L’Affaire Echaquan, «une claque dans la figure»
Pour le docteur Innu, tout a basculé lorsque Joyce Echaquan, une de mère de famille atikamekw, est décédée sous les insultes racistes du personnel médical au Centre hospitalier régional de Lanaudière en septembre dernier.
«Quand j’ai vu les images de l’événement de Joyce Echaquan, ça m’a donné une claque dans la figure. J’ai dit: ‘j’ai honte de moi parce que je suis devenu une pomme’. J’ai ignoré le cri de détresse de plusieurs de mes frères et de mes sœurs parce que je faisais partie de l’autre gang», mentionne-t-il.
Stanley Vollant est d’avis qu’il faut mettre en place des politiques de «tolérance zéro» envers le racisme dans les établissements de santé.
De plus, il pense que des formations interculturelles sont nécessaires pour montrer au personnel médical allochtone quel était «le vrai visage de l’autochtonie» et ainsi défaire les idées préconçues sur les Premières Nations.
D’ailleurs, dès son arrivée dans le milieu, le Dr Vollant s’est donné comme mission de montrer par son exemple à ses collègues que «les Autochtones peuvent être un plus pour la société».
Par ailleurs, Stanley Vollant propose de créer, dans tous les centres hospitaliers qui reçoivent des patients autochtones, des postes d’ombudsman tenus par des personnes de la communauté.
Enquête publique sur le décès de Joyce Echaquan
C’est ce jeudi que débuteront les audiences publiques portant sur le décès de Mme Echaquan. Celles-ci se tiendront du 13 mai au 2 juin 2021 au palais de justice de Trois-Rivières.
C’est la coroner et avocate Géhane Kamel qui a été désignée pour présider l’enquête publique.

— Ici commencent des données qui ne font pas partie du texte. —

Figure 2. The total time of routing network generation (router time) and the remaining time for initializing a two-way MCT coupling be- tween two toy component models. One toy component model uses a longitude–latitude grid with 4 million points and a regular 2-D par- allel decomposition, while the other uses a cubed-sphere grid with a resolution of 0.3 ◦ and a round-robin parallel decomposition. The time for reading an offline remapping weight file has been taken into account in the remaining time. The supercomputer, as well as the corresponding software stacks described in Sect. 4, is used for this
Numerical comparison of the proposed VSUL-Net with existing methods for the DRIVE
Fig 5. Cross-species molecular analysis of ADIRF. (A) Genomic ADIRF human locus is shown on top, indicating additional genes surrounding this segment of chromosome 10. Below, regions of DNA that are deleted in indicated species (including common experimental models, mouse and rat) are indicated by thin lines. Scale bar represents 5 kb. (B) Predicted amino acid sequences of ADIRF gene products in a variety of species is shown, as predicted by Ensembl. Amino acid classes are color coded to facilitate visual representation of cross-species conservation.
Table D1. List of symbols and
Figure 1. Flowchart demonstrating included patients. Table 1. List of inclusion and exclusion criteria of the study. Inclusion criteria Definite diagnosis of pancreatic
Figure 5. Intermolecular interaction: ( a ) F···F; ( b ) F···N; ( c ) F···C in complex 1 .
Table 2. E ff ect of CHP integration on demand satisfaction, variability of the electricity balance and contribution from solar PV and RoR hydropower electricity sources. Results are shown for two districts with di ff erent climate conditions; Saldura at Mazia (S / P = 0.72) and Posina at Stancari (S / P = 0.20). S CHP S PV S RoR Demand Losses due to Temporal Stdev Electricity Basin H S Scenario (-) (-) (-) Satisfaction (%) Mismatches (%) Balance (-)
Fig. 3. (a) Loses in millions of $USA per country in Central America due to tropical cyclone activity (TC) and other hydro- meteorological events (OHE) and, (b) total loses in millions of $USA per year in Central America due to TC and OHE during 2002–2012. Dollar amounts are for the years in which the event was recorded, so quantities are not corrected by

Elle sera accompagnée du coroner et médecin Jacques Ramsay, qui agira à titre d’assesseur, tout particulièrement pour les aspects médicaux de l’enquête.
L’objectif d’une enquête publique de coroner n’est pas de déterminer la responsabilité criminelle ou civile d’une personne, mais plutôt de faire la lumière sur les causes et les circonstances entourant le décès et de formuler, s’il y a lieu, des recommandations visant à protéger la vie humaine.
À la veille de ces audiences publiques, un groupe de chercheurs et de militants lancent un nouveau «Pacte d’inclusion québécoise» demandant au gouvernement du Québec d’agir contre le racisme et la discrimination systémiques.